Here’s more via additional reporting from The New York Times:
Major League Baseball informed its 30 teams in a memorandum on Friday of changes to the balls — and how they will be handled — for the 2021 season. Chief among the differences will be a slightly reduced weight and slightly decreased bounciness, the latter of which could reduce home runs.
“As you are aware, M.L.B. has engaged a committee of scientific experts over the last several years to study the construction and performance of the baseball,” said one of the first lines of the memo, which was first reported by The Athletic. “One of the recommendations of that committee has been to narrow the manufacturing specifications of the baseball in order to improve the consistency of the baseball’s performance.”
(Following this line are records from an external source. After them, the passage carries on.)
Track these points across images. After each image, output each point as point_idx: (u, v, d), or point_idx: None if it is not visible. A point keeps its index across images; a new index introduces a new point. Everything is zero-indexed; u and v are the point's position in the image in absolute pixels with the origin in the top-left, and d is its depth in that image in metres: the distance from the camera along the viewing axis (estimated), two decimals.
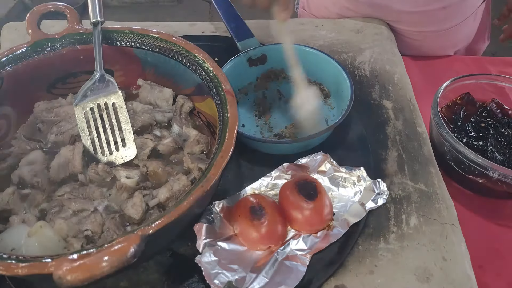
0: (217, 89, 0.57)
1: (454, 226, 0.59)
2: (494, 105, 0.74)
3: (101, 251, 0.38)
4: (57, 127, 0.63)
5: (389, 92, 0.79)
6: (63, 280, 0.36)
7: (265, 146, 0.66)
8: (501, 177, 0.62)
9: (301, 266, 0.53)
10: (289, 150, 0.66)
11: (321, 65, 0.74)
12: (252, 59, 0.75)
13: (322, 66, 0.74)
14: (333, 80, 0.73)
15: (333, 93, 0.75)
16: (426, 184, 0.64)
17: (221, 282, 0.50)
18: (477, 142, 0.69)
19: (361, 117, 0.73)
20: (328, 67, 0.72)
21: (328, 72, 0.73)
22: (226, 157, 0.48)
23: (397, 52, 0.89)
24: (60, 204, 0.55)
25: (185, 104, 0.66)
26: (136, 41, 0.64)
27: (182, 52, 0.62)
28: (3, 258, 0.40)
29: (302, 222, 0.56)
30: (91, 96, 0.60)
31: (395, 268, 0.55)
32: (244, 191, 0.60)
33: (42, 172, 0.58)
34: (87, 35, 0.64)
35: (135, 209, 0.53)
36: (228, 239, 0.55)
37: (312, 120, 0.67)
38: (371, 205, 0.59)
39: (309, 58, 0.73)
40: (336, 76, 0.71)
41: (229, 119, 0.52)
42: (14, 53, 0.61)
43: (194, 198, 0.44)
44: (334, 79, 0.72)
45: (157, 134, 0.64)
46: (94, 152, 0.60)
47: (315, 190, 0.56)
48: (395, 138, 0.71)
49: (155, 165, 0.58)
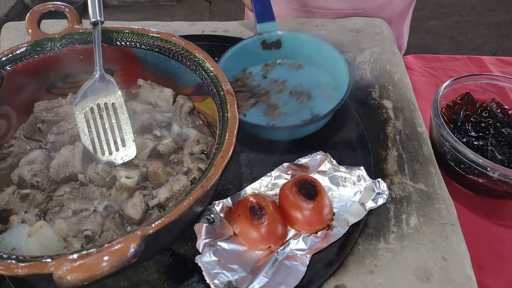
0: (217, 89, 0.57)
1: (454, 226, 0.59)
2: (494, 105, 0.74)
3: (101, 251, 0.38)
4: (57, 127, 0.63)
5: (389, 92, 0.78)
6: (63, 280, 0.36)
7: (265, 132, 0.67)
8: (501, 177, 0.62)
9: (301, 266, 0.53)
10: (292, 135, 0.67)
11: (319, 52, 0.74)
12: (267, 43, 0.75)
13: (319, 53, 0.74)
14: (330, 65, 0.73)
15: (330, 82, 0.75)
16: (426, 184, 0.64)
17: (221, 282, 0.50)
18: (477, 142, 0.69)
19: (361, 117, 0.73)
20: (325, 52, 0.73)
21: (324, 57, 0.74)
22: (226, 157, 0.48)
23: (397, 52, 0.88)
24: (60, 204, 0.55)
25: (185, 104, 0.66)
26: (136, 41, 0.64)
27: (182, 52, 0.61)
28: (3, 258, 0.40)
29: (302, 222, 0.56)
30: (91, 96, 0.60)
31: (395, 268, 0.55)
32: (244, 191, 0.60)
33: (42, 171, 0.58)
34: (87, 35, 0.64)
35: (135, 209, 0.53)
36: (228, 239, 0.55)
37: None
38: (371, 205, 0.59)
39: (306, 45, 0.74)
40: (334, 60, 0.71)
41: (229, 119, 0.52)
42: (14, 53, 0.61)
43: (194, 198, 0.44)
44: (331, 64, 0.73)
45: (157, 134, 0.64)
46: (94, 152, 0.60)
47: (315, 190, 0.56)
48: (395, 138, 0.71)
49: (155, 165, 0.58)
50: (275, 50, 0.77)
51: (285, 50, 0.77)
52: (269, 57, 0.77)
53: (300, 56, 0.77)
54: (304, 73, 0.76)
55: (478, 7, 2.86)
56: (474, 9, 2.84)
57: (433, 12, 2.82)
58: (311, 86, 0.74)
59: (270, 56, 0.77)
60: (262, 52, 0.76)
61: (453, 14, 2.81)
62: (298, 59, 0.77)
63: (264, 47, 0.76)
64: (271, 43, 0.76)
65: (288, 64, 0.78)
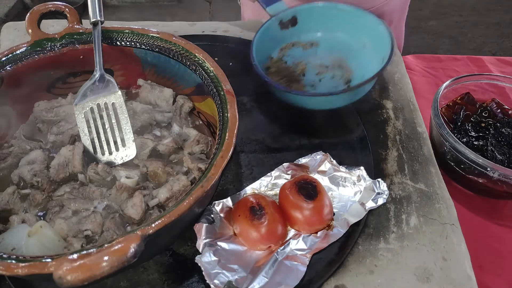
0: (217, 89, 0.57)
1: (454, 226, 0.59)
2: (494, 105, 0.74)
3: (101, 251, 0.38)
4: (57, 127, 0.63)
5: (389, 92, 0.78)
6: (63, 280, 0.36)
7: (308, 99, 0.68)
8: (501, 177, 0.62)
9: (301, 266, 0.53)
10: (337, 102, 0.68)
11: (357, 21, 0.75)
12: (283, 22, 0.76)
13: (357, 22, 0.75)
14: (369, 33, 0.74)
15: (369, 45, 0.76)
16: (426, 184, 0.64)
17: (221, 282, 0.50)
18: (477, 142, 0.69)
19: (361, 116, 0.73)
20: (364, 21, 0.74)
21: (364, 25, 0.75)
22: (226, 157, 0.48)
23: (398, 52, 0.88)
24: (60, 204, 0.55)
25: (185, 104, 0.66)
26: (136, 41, 0.64)
27: (182, 52, 0.61)
28: (3, 258, 0.40)
29: (302, 222, 0.56)
30: (90, 96, 0.60)
31: (395, 268, 0.55)
32: (244, 191, 0.60)
33: (42, 172, 0.58)
34: (87, 35, 0.64)
35: (135, 209, 0.53)
36: (228, 239, 0.55)
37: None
38: (371, 205, 0.59)
39: (322, 14, 0.76)
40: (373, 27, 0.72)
41: (229, 119, 0.52)
42: (14, 53, 0.61)
43: (194, 198, 0.44)
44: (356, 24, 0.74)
45: (157, 134, 0.64)
46: (94, 152, 0.60)
47: (315, 190, 0.56)
48: (395, 138, 0.71)
49: (155, 165, 0.58)
50: (292, 28, 0.77)
51: (300, 26, 0.78)
52: (288, 36, 0.78)
53: (317, 26, 0.78)
54: (326, 45, 0.78)
55: (478, 7, 2.86)
56: (474, 9, 2.84)
57: (433, 12, 2.82)
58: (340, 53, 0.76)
59: (288, 36, 0.78)
60: (281, 33, 0.77)
61: (453, 14, 2.81)
62: (316, 30, 0.78)
63: (282, 27, 0.76)
64: (287, 21, 0.76)
65: (305, 43, 0.79)
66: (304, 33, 0.79)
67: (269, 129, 0.71)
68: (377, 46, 0.72)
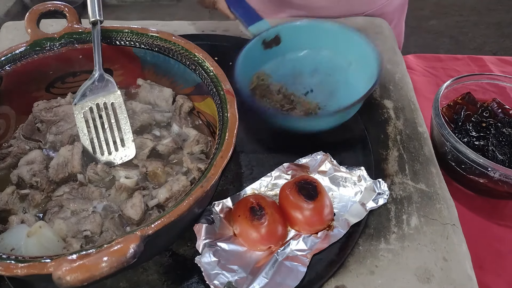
0: (217, 89, 0.56)
1: (455, 227, 0.59)
2: (495, 104, 0.74)
3: (101, 251, 0.38)
4: (56, 127, 0.63)
5: (390, 92, 0.78)
6: (62, 281, 0.36)
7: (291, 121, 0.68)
8: (502, 177, 0.62)
9: (301, 267, 0.52)
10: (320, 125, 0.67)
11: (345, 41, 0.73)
12: (266, 41, 0.74)
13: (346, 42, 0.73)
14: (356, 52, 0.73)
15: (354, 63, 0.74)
16: (427, 184, 0.64)
17: (221, 283, 0.50)
18: (478, 142, 0.69)
19: (361, 116, 0.72)
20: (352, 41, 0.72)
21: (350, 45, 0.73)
22: (226, 157, 0.48)
23: (398, 52, 0.88)
24: (59, 204, 0.55)
25: (184, 104, 0.66)
26: (135, 40, 0.64)
27: (181, 51, 0.61)
28: (3, 259, 0.40)
29: (302, 223, 0.55)
30: (90, 96, 0.60)
31: (396, 268, 0.55)
32: (244, 191, 0.60)
33: (41, 172, 0.58)
34: (86, 35, 0.63)
35: (135, 210, 0.53)
36: (228, 240, 0.55)
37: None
38: (371, 205, 0.59)
39: (305, 32, 0.75)
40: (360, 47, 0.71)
41: (229, 119, 0.52)
42: (13, 53, 0.61)
43: (194, 199, 0.44)
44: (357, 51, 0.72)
45: (157, 134, 0.64)
46: (93, 152, 0.60)
47: (315, 190, 0.56)
48: (396, 138, 0.70)
49: (154, 165, 0.58)
50: (275, 47, 0.76)
51: (284, 44, 0.76)
52: (271, 55, 0.76)
53: (301, 45, 0.76)
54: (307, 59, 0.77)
55: (478, 6, 2.86)
56: (475, 9, 2.84)
57: (433, 11, 2.81)
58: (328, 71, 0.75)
59: (271, 54, 0.76)
60: (265, 52, 0.75)
61: (453, 13, 2.81)
62: (300, 48, 0.77)
63: (265, 47, 0.75)
64: (270, 40, 0.75)
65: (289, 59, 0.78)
66: (289, 52, 0.77)
67: (269, 129, 0.71)
68: (364, 65, 0.70)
There is clearly something afoot when it comes to modern baseball players’ ability to knock one out of the park. The Times also reports that five of the six seasons “with highest home run rates in baseball history have occurred since the start of 2016.”
Pitchers including Justin Verlander have also complained, even up to accusing the League and Rawlings, which makes MLB baseballs, of somehow “spring-loading” balls.
The change comes following considerable research into whether baseballs have been “juiced” or not, with independent researchers finding that while there have always been tiny variations in seam height and the tightness of the wound wool core of the ball, very minor changes in the manufacturing process to lower weight (baseballs will be a couple of grams lighter from here on out) and reduce bounciness will likely take a couple of feet off the distance traveled by the average fly ball.
Several teams including the Sox, Arizona Diamondbacks, and New York Mets have also applied for permission to store balls in humidors, which will maintain a moisture level meant to even out the distance baseballs fly in especially dry environments—with less humidity they simply go further.
Finally, the Times reports the leaked memo details a new system in which MLB compliance officials will attend every game in the 2021 season to ensure baseballs follow a “chain of custody” that prevents anyone from doctoring them to further dampen bounce or get the old “spring” back.
The 2021 Major League Baseball season kicks off on April 1. We’ll find out pretty quickly then if we’re in for a “Deadball Era II.”